__TEXTO FORNECIDO__
┄┄┄┄┄┄
Documentário 'A Última Floresta' revela imagem e cultura do povo yanomami, isolado na Amazônia

Paulo Henrique Silva
phenrique@hojeemdia.com.br
10/09/2021 às 08:18.
Atualizado em 05/12/2021 às 05:51
 (Pedro Marquez/Divulgação)

(Pedro Marquez/Divulgação)

O xamã e líder yanomami Davi Kopenawa não escondeu a desaprovação com “Ex-Pajé”, filme de Luiz Bolognesi, que retrata um pajé humilhado por religiosos. O que não impediu que ele aceitasse a proposta do diretor para fazerem juntos “A Última Floresta”, já em cartaz nos cinemas. 

“Davi, que não gostou do meu filme anterior, não queria fazer algo daquele jeito, porque o xamã estava fraco. Falou que, na comunidade, eles estão fortes. Não queria mostrar indígenas morrendo com o mercúrio do garimpo, mas sim a beleza, a potência e o modo de pensar deles”, conta Bolognesi.

O cineasta lembra que a intenção do xamã yanomami foi bem clara quando topou assinar o roteiro: “Levar como uma flecha a imagem daquele povo para o mundo”. O desejo foi atendido. O documentário tem sido muito bem-recebido por onde passa, tendo conquistado o prêmio do público na mostra Panorama no 71º Festival de Berlim.

Para Kopenawa, são os povos da cidade que estão doentes. Quatro meses antes da Covid-19 surgir na China, no final de 2019, ele já tinha sonhado com os efeitos da pandemia. “Ele previu que, ao cavarmos minério sem parar, estaríamos levantando a fumaça da doença, espalhando-a pelo mundo”.
┄┄┄┄┄┄
__TAREFA__
Atualize a matéria sobre o documentário “A Última Floresta” de “O xamã e líder” a “Festival de Berlim.”, trocando “xamã” por “pajé”.

Dados de texto extraídos da página:
┄┄┄┄┄┄
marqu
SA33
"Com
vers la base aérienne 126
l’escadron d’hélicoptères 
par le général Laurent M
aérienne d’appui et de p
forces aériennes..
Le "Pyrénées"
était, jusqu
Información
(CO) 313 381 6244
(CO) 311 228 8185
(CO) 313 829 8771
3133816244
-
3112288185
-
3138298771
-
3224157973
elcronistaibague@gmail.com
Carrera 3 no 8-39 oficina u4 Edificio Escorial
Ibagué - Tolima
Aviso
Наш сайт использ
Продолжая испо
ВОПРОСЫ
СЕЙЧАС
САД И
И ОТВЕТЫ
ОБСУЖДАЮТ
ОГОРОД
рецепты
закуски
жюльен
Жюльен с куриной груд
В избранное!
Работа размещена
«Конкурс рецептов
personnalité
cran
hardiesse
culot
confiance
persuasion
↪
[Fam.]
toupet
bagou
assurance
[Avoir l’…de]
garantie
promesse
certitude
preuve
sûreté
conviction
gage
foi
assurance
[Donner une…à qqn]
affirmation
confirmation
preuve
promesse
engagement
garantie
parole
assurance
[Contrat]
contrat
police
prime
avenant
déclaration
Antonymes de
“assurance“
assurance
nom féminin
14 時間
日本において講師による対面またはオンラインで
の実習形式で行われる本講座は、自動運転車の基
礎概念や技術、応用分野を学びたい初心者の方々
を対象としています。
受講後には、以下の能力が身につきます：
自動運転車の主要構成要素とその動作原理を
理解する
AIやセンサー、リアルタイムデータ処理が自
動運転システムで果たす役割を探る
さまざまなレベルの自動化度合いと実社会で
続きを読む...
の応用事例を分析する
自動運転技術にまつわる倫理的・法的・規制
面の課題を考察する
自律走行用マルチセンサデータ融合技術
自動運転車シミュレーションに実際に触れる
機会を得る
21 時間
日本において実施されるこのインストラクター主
┄┄┄┄┄┄
__SOLUÇÃO__
O pajé e líder yanomami Davi Kopenawa não escondeu a desaprovação com “Ex-Pajé”, filme de Luiz Bolognesi, que retrata um pajé humilhado por religiosos. O que não impediu que ele aceitasse a proposta do diretor para fazerem juntos “A Última Floresta”, já em cartaz nos cinemas. 

“Davi, que não gostou do meu filme anterior, não queria fazer algo daquele jeito, porque o pajé estava fraco. Falou que, na comunidade, eles estão fortes. Não queria mostrar indígenas morrendo com o mercúrio do garimpo, mas sim a beleza, a potência e o modo de pensar deles”, conta Bolognesi.

O cineasta lembra que a intenção do pajé yanomami foi bem clara quando topou assinar o roteiro: “Levar como uma flecha a imagem daquele povo para o mundo”. O desejo foi atendido. O documentário tem sido muito bem-recebido por onde passa, tendo conquistado o prêmio do público na mostra Panorama no 71º Festival de Berlim.